Larry Csonka of 411Mania called the angle "bullshit" and gave the show a rating of "extremely horrendous", stating that ROH should be ashamed of themselves for producing it and asking $45 for it. Csonka also stated that the show made ROH performers look like "second class citizens" compared to NJPW performers, who came across as the real stars. Dave Meltzer of the Wrestling Observer Newsletter, who stated that Matt Jackson was one of the key people behind the design and layout of the finish, called it "polarizing", stating that history had shown that similar angles in WCW had been "great short-term but not so great long-term". Meltzer also called the angle a statement from NJPW to WWE, who had recently introduced The Club, which Meltzer called a blatant copy of Bullet Club.

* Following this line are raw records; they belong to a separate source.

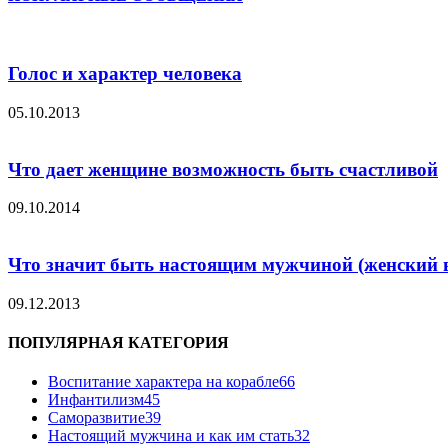
Голос и характер человека
05.10.2013
Что дает женщине возможность быть счастливой
09.10.2014
Что значит быть настоящим мужчиной (женский в
09.12.2013
ПОПУЛЯРНАЯ КАТЕГОРИЯ
Воспитание характера на корабле
66
Инфантилизм
45
Саморазвитие
39
Настоящий мужчина и как им стать
32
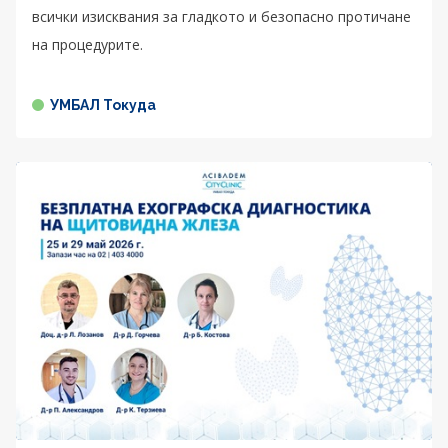
всички изисквания за гладкото и безопасно протичане
на процедурите.
УМБАЛ Токуда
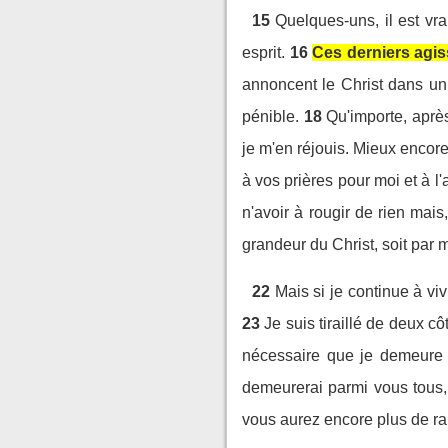
15
Quelques-uns, il est vra
esprit.
16
Ces derniers agiss
annoncent le Christ dans un 
pénible.
18
Qu'importe, après
je m'en réjouis. Mieux encore 
à vos prières pour moi et à l'
n'avoir à rougir de rien mai
grandeur du Christ, soit par m
22
Mais si je continue à vi
23
Je suis tiraillé de deux côt
nécessaire que je demeure
demeurerai parmi vous tous, p
vous aurez encore plus de rai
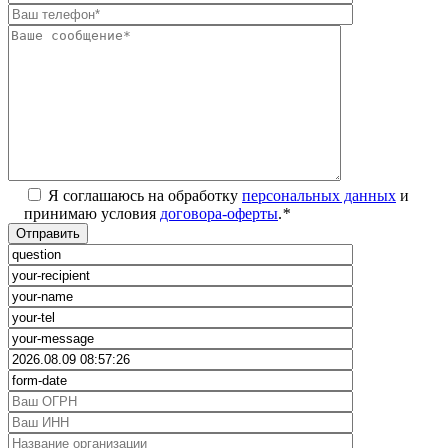
Я соглашаюсь на обработку
персональных данных
и
принимаю условия
договора-оферты
.
*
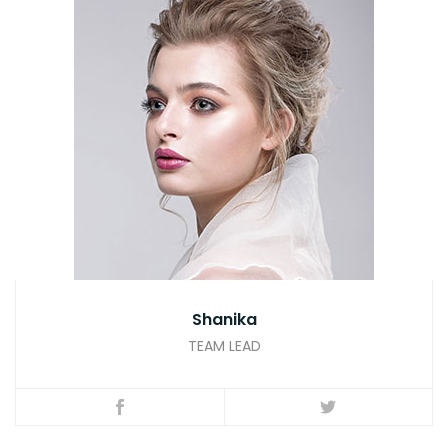
Shanika
TEAM LEAD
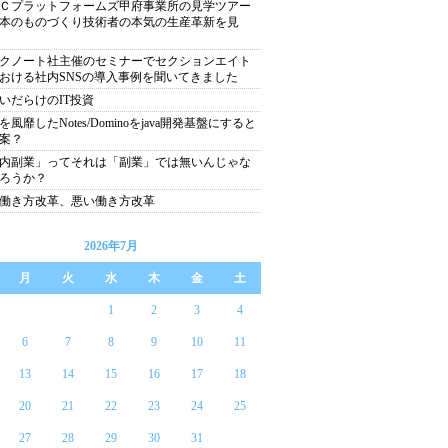
Ｃプラットフォームズ甲府事業所の見学ツアー
本のものづくり技術者の本気の生産革新を見
クノート社主催のセミナーでセクションエイト
おける社内SNSの導入事例を聞いてきました
いだらけのIT投資
を風靡したNotes/Dominoをjava開発基盤にすると
案？
内副業」ってそれは「副業」では無いんじゃな
ろうか？
働き方改革、悪い働き方改革
2026年7月
月
火
水
木
金
土
1
2
3
4
6
7
8
9
10
11
13
14
15
16
17
18
20
21
22
23
24
25
27
28
29
30
31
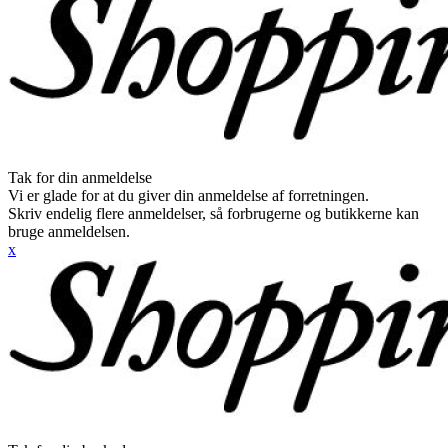
Tak for din anmeldelse
Vi er glade for at du giver din anmeldelse af forretningen.
Skriv endelig flere anmeldelser, så forbrugerne og butikkerne kan
bruge anmeldelsen.
x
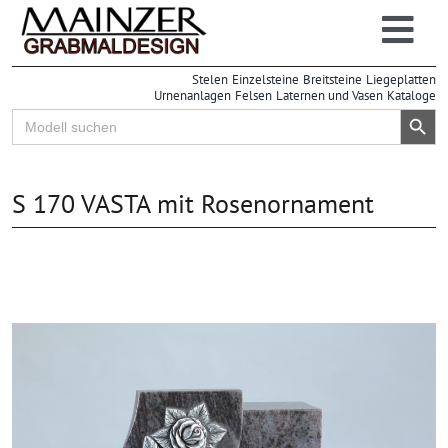
Zum
Inhalt
Togg
springen
Grabsteine
Stelen
Einzelsteine
Breitsteine
Liegeplatten
Navi
Urnenanlagen
Felsen
Laternen und Vasen
Kataloge
Großhandel
Search Button
Search
for:
Einzelhandel
Info
S 170 VASTA mit Rosenornament
| Online-Lager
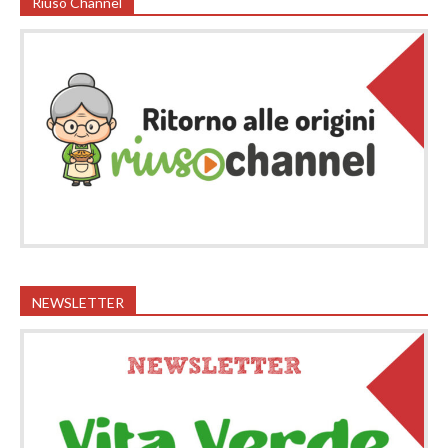
Riuso Channel
NEWSLETTER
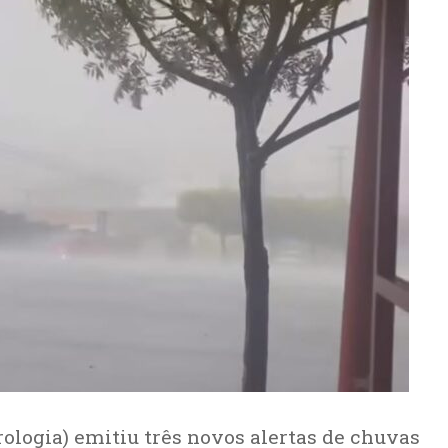
rologia) emitiu três novos alertas de chuvas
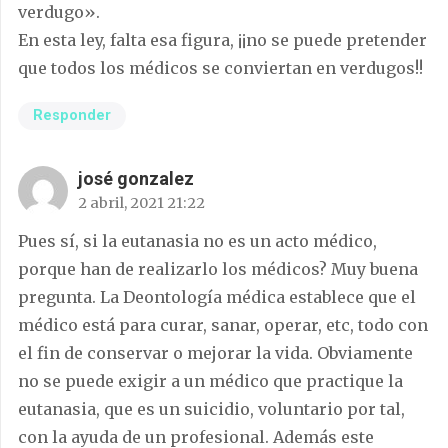
verdugo».
En esta ley, falta esa figura, ¡¡no se puede pretender
que todos los médicos se conviertan en verdugos!!
Responder
josé gonzalez
2 abril, 2021 21:22
Pues sí, si la eutanasia no es un acto médico,
porque han de realizarlo los médicos? Muy buena
pregunta. La Deontología médica establece que el
médico está para curar, sanar, operar, etc, todo con
el fin de conservar o mejorar la vida. Obviamente
no se puede exigir a un médico que practique la
eutanasia, que es un suicidio, voluntario por tal,
con la ayuda de un profesional. Además este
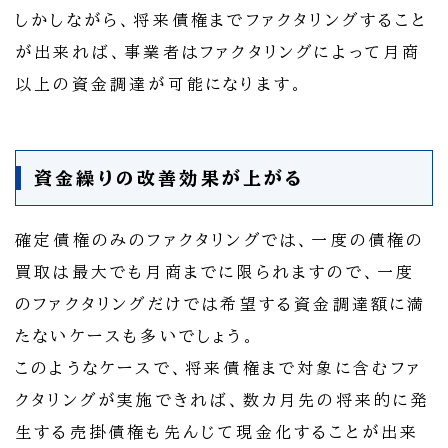
しかしながら、将来債権までファクタリングすること
が出来れば、事業者はファクタリングによって月商
以上の資金調達が可能になります。
資金繰りの改善効果が上がる
確定債権のみのファクタリングでは、一度の債権の
買取は最大でも月商までに限られますので、一度
のファクタリングだけでは希望する資金調達額に満
たないケースも多いでしょう。
このようなケースで、将来債権まで対象に含むファ
クタリングが実施できれば、数カ月先の将来的に発
生する売掛債権も先んじて現金化することが出来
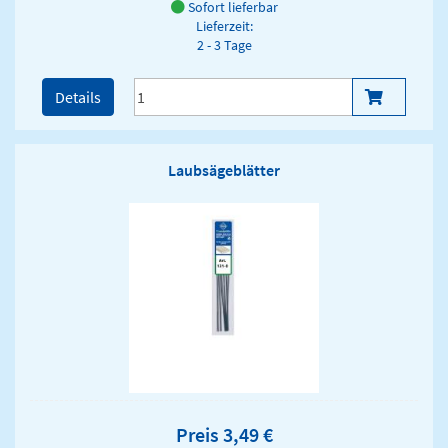
Sofort lieferbar
Lieferzeit:
2 - 3 Tage
Details
Laubsägeblätter
Preis 3,49 €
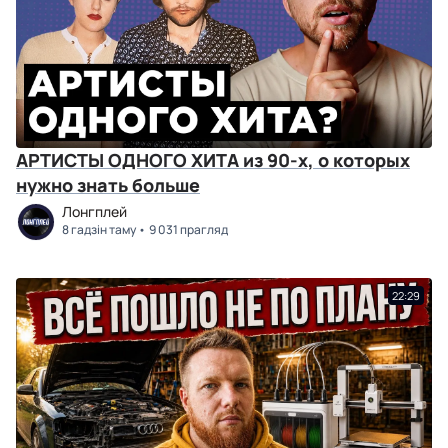
АРТИСТЫ ОДНОГО ХИТА из 90-х, о которых
нужно знать больше
Лонгплей
8 гадзін таму
9 031 прагляд
22:29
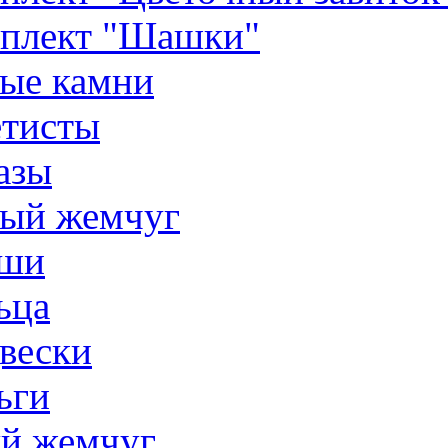
плект "Шашки"
ые камни
тисты
азы
ый жемчуг
ши
ьца
вески
ьги
й жемчуг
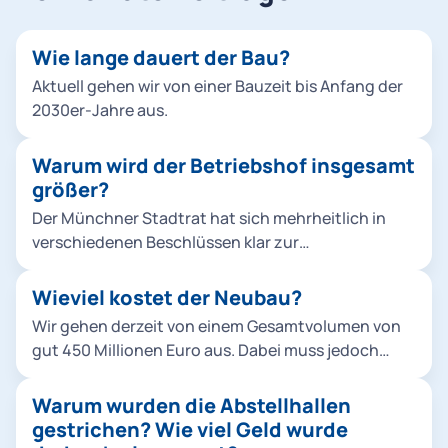
Wie lange dauert der Bau?
Aktuell gehen wir von einer Bauzeit bis Anfang der
2030er-Jahre aus.
Warum wird der Betriebshof insgesamt
größer?
Der Münchner Stadtrat hat sich mehrheitlich in
verschiedenen Beschlüssen klar zur
Verkehrswende bekannt, um die Stadt
lebenswerter zu machen und zudem konkreten
Wieviel kostet der Neubau?
Klimaschutzvorgaben gerecht zu werden. Die Tram
Wir gehen derzeit von einem Gesamtvolumen von
ist dabei ein zentraler Baustein für den ÖPNV-
gut 450 Millionen Euro aus. Dabei muss jedoch
Ausbau. Die politisch beschlossenen
beachtet werden, dass es sich um eine Schätzung
Neubaustrecken erfordern mehr Fahrzeuge,
handelt, die die Preisentwicklung bis Mitte der
Warum wurden die Abstellhallen
zuletzt wurden 2019 insgesamt 73 Fahrzeuge vom
2020er-Jahre berücksichtigt.
gestrichen? Wie viel Geld wurde
Typ Avenio bestellt. Abstellung und Wartung sind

He also acknowledged the criticism of NJPW domination in the relationship with ROH, stating "[t]he reality is that New Japan's biggest stars like Kazuchika Okada, Tetsuya Naito and Hiroshi Tanahashi come across far more like major league stars than anyone on the ROH roster".

==Results==

| No. | Results | Stipulations | Times |
| 1^{P} | Kelly Klein (with B. J. Whitmer) defeated Crazy Mary Dobson | Singles match | — |
| 2^{P} | Juice Robinson and Kamaitachi defeated The All Night Express (Kenny King and Rhett Titus) and Beer City Bruiser and Silas Young | Three-way tag team match | 07:18 |
| 3 | Dalton Castle defeated A. C. H., Adam Page and Roderick Strong | Four corner survival match for the number one contendership to the ROH World Television Championship | 08:26 |
| 4 | Cheeseburger and Jyushin Thunder Liger defeated The Addiction (Christopher Daniels and Frankie Kazarian) | Tag team match | 07:02 |
| 5 | War Machine (Hanson and Raymond Rowe) (c) defeated The Briscoes (Jay Briscoe and Mark Briscoe) | Tag team match for the ROH World Tag Team Championship | 15:15 |
| 6 | Tetsuya Naito defeated Kyle O'Reilly | Singles match | 12:00 |
| 7 | Kazuchika Okada and Moose (with Gedo and Stokely Hathaway) defeated Hiroshi Tanahashi and Michael Elgin | Tag team match | 13:46 |
| 8 | Bobby Fish defeated Tomohiro Ishii (c) | Singles match for the ROH World Television Championship | 15:30 |
| 9 | Bullet Club (Matt Jackson, Nick Jackson, Tama Tonga and Tanga Loa/Tanga Roa^{†}) defeated Alex Shelley, Chris Sabin, Kushida and Matt Sydal | Eight-man tag team match | 13:08 |
| 10 | Jay Lethal (c) (with Taeler Hendrix) vs. Colt Cabana ended in a no contest | Singles match for the ROH World Championship | 22:30 |
| (c) | – the champion(s) heading into the match |
| P | – the match was broadcast on the pre-show |

==Notes==
- The name has been written as both "Tanga Loa" and "Tanga Roa".